One challenge faced by quantum computers is how to cool the hardware. Dial told IT Brew that IBM bases its quantum computers on supercomputing qubits, which can only operate at low temperatures. The devices are cooled to 0.02 degrees Kelvin above absolute zero, which Dial said is “colder than deep space.” While effective for quantum computers, it’s not a commercially viable technology.
“That is absolutely not something you want in your desktop,” Dial said. “It’s noisy, it’s loud, it’s maintenance-intensive. It belongs in a facility like a data center where we can give it the care and attention that it needs.”

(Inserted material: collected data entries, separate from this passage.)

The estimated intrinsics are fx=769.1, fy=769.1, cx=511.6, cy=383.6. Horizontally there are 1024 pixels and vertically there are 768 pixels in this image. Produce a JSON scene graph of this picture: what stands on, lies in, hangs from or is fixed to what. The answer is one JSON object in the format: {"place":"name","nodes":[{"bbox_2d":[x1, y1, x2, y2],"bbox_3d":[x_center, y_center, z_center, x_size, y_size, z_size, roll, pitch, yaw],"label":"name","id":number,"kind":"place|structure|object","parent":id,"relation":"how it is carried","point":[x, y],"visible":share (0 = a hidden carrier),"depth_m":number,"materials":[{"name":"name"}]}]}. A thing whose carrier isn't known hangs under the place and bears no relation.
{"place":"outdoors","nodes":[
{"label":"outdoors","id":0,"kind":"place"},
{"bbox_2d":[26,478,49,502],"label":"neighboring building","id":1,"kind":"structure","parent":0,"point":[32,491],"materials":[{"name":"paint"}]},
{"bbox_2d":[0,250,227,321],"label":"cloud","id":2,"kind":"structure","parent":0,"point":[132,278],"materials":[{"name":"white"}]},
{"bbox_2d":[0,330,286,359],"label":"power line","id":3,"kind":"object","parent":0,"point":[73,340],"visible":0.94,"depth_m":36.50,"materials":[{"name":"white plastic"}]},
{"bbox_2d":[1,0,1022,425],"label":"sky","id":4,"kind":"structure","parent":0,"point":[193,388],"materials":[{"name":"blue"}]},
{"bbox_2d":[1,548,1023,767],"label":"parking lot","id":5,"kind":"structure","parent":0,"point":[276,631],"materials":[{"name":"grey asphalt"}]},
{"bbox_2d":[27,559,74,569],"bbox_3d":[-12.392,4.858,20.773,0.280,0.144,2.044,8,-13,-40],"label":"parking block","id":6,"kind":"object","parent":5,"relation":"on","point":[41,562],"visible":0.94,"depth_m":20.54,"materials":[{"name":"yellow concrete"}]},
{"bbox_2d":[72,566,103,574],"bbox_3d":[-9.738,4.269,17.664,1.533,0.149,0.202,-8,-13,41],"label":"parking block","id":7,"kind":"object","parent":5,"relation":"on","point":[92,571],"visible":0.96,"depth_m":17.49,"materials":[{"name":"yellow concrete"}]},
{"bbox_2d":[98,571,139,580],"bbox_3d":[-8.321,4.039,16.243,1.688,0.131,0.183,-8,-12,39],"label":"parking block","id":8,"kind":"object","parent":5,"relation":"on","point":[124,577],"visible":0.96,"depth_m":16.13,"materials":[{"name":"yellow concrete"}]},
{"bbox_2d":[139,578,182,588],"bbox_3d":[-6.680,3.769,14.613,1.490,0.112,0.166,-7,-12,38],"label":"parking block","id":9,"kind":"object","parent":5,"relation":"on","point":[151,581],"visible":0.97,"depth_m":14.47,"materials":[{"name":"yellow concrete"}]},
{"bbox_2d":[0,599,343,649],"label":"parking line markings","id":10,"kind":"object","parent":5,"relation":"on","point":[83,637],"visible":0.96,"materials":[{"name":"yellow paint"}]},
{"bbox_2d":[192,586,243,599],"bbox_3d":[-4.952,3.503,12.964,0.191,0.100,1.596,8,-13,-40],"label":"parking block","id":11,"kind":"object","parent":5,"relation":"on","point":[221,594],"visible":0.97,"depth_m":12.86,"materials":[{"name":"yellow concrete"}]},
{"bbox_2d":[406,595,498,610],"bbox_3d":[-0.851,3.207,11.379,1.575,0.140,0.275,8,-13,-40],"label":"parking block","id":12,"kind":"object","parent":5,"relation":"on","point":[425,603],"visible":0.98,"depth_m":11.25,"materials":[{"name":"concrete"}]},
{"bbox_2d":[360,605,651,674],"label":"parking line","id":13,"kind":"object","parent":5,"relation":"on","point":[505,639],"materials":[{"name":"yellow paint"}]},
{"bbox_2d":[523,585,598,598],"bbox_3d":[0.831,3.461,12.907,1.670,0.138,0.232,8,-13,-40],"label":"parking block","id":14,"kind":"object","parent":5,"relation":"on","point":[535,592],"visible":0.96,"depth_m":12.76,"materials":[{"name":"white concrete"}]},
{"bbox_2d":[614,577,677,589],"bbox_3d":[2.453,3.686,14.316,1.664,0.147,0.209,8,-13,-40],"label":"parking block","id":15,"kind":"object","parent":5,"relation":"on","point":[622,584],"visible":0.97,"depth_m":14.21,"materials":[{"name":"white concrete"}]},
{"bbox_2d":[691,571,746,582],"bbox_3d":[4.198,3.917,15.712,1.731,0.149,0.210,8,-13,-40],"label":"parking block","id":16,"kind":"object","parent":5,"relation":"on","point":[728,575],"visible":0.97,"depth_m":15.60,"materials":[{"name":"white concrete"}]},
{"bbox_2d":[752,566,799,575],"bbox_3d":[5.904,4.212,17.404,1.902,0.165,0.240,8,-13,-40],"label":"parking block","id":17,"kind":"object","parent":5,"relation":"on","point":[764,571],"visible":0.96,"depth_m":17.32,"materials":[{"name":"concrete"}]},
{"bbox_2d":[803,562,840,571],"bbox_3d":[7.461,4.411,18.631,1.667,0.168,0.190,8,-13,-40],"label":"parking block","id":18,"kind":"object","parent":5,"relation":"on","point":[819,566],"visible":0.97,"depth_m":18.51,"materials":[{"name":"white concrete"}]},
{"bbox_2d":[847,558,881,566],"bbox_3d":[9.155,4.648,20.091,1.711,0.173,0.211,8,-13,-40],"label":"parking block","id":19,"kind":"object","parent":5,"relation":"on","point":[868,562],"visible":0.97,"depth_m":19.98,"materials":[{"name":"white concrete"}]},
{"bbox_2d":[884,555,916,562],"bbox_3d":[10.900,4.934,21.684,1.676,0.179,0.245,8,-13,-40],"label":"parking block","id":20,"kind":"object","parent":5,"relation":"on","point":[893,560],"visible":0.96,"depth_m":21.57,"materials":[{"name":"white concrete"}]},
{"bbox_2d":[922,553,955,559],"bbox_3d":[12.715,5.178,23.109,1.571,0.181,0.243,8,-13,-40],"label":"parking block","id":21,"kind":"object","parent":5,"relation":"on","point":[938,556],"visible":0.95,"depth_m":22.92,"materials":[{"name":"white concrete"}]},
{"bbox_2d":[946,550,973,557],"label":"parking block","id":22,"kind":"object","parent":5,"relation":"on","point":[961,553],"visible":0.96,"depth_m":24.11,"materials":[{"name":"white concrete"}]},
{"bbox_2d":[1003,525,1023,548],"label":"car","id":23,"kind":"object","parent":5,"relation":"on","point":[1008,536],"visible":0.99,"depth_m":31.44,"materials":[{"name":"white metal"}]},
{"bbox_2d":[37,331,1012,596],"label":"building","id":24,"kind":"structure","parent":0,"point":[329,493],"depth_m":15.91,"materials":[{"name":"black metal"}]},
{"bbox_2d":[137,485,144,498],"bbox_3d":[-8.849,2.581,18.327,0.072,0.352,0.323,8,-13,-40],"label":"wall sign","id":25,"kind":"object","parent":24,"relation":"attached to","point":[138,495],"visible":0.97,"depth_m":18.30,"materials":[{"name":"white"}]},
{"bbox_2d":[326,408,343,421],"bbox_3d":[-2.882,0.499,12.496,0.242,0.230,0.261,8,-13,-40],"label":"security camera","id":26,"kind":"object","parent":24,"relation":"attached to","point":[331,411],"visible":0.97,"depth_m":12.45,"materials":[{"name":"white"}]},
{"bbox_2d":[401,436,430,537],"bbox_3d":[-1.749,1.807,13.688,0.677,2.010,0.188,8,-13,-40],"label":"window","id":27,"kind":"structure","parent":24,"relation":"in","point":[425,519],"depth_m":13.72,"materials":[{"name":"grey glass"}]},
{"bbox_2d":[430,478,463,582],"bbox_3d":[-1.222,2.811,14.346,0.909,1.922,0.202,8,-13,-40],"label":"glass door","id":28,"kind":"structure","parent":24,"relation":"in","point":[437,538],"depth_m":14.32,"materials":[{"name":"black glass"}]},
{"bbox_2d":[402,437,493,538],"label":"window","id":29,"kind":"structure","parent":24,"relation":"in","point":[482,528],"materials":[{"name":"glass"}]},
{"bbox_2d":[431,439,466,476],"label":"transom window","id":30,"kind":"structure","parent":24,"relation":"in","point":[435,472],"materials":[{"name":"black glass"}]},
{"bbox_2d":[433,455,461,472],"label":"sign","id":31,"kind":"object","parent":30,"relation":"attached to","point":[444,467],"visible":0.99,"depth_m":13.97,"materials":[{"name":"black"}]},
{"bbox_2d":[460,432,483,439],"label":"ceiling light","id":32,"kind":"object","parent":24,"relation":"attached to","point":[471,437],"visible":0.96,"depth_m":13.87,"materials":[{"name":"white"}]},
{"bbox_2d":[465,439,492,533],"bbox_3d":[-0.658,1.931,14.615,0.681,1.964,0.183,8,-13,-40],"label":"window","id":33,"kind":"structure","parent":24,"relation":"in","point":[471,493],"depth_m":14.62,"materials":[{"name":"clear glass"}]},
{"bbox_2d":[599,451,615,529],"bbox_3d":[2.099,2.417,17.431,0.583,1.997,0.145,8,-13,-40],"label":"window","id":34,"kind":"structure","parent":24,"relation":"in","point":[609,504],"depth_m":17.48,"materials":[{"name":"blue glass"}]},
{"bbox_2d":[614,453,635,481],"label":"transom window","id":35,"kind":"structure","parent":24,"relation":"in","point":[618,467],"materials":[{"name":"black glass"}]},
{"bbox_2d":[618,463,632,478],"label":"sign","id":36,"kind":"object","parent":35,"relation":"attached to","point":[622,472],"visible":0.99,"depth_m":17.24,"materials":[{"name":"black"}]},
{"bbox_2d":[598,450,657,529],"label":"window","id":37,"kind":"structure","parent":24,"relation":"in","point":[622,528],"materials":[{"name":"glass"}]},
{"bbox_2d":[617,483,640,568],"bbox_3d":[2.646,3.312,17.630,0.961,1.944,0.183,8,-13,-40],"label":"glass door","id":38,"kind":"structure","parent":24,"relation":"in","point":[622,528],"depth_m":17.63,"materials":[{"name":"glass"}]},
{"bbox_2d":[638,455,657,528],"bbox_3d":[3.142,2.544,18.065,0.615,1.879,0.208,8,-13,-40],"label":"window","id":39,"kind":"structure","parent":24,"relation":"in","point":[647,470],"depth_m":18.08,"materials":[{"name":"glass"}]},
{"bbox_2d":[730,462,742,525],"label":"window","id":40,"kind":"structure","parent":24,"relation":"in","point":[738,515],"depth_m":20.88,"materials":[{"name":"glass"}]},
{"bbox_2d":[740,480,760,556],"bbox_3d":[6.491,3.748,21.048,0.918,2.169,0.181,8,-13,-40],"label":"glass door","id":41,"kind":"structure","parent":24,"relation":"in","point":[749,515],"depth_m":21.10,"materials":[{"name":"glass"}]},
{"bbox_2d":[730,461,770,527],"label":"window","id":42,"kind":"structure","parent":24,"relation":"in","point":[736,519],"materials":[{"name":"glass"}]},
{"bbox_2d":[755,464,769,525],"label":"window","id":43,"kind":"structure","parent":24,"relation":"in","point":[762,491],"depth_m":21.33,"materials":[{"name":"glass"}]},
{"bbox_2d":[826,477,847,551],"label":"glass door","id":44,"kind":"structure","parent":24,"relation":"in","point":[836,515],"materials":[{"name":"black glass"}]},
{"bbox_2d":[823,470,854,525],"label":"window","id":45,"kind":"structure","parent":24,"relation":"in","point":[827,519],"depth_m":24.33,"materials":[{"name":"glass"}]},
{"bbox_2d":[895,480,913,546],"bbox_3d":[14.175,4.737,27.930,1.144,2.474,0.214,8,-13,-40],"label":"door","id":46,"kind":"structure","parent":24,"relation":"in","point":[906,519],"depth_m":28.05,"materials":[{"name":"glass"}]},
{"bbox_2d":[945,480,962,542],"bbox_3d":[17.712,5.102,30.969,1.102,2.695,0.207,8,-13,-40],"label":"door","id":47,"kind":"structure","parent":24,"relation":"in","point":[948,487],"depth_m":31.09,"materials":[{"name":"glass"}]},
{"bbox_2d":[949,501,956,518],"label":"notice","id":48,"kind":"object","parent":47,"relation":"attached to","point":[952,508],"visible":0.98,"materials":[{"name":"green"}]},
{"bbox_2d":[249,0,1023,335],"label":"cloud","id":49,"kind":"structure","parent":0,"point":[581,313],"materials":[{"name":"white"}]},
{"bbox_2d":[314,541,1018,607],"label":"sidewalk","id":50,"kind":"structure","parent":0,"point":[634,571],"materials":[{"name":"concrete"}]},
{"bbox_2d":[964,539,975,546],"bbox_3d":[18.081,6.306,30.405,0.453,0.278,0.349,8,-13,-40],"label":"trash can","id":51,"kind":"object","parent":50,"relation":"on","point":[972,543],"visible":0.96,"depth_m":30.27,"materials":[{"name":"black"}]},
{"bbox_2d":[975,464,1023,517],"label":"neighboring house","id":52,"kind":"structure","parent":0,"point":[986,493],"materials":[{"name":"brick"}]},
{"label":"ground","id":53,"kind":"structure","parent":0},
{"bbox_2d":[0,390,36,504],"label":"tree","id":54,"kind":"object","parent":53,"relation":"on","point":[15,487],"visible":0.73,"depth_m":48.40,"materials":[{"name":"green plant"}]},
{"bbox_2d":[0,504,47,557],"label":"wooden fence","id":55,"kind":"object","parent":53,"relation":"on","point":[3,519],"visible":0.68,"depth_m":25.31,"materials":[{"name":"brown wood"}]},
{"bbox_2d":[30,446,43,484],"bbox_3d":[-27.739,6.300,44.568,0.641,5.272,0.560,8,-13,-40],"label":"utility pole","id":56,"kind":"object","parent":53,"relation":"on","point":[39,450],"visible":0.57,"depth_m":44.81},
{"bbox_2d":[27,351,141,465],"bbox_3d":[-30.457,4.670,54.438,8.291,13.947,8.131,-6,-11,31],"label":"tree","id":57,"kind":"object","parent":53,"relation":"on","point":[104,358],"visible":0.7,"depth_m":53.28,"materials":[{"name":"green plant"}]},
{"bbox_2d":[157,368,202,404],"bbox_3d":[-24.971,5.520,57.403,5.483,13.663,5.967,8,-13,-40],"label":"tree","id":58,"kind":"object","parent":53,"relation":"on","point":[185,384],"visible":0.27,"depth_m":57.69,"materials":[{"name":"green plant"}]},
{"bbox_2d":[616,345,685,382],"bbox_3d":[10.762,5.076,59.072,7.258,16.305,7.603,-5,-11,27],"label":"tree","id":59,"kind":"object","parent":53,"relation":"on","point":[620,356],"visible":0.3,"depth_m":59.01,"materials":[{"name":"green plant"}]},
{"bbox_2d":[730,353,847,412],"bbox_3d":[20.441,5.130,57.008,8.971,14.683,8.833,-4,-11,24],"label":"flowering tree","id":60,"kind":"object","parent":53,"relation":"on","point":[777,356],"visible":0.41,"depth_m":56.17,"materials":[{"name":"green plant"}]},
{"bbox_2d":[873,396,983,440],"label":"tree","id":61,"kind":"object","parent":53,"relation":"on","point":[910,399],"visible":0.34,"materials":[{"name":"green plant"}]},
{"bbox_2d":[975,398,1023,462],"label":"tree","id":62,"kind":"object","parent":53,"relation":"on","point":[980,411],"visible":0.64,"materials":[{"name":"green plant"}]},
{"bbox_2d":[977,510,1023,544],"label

User questions. Quantum processors currently provide physicists and other scientists with the tools to do big research projects that simply aren’t realistic with other computers. That’s the main use of the technology for now, Boixo said, but as things continue to move forward, the pool of who will use quantum computers will grow.
Of course, it’s not just scientists trying to uncover the limits of quantum technology who are using the computers. Marc Lijour, a researcher with the Institute of Electrical and Electronics Engineers, told IT Brew that attackers are interested in how quantum computers can potentially crack encryption much faster than traditional computers. They’re probably already playing with the technology, and waiting until the computers are widely available.
“Attackers…are downloading everything they can at the moment and storing it, basically copying the internet and anything they can so they can open it later [using quantum technology],” Lijour said.
That’s still a ways in the future. Boixo estimated chaining together 50–100 logical qubits is about five or so years away. With a number of firms looking at developing the next level of quantum computing, it’s a race. But the real adversary isn’t another company, it’s the limitations of material reality.
“There are, indeed, substantial, fundamental challenges to overcome,” Boixio said. “There is a broad community in quantum computing, there’s a lot of research that gets published by academia, but also industry groups, including ourselves and others. So, the whole field is sort of marching forward, and we’re still competing mostly against nature.”